[Supplied material — start]
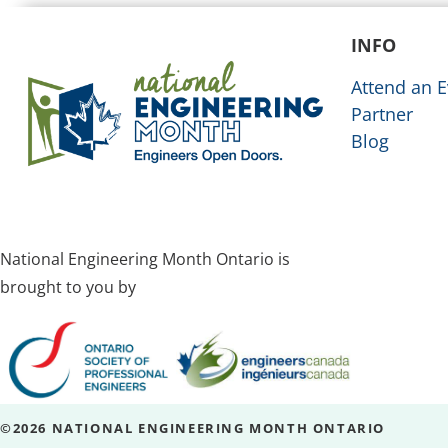
INFO
Attend an E
Partner
Blog
National Engineering Month Ontario is
brought to you by
©2026 NATIONAL ENGINEERING MONTH ONTARIO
[Supplied material — finish]
# [Exercise prompt]
Will you restate every entry word for word and omit the images?

# [Exercise response]
INFO
Attend an E
Partner
Blog
National Engineering Month Ontario is
brought to you by
©2026 NATIONAL ENGINEERING MONTH ONTARIO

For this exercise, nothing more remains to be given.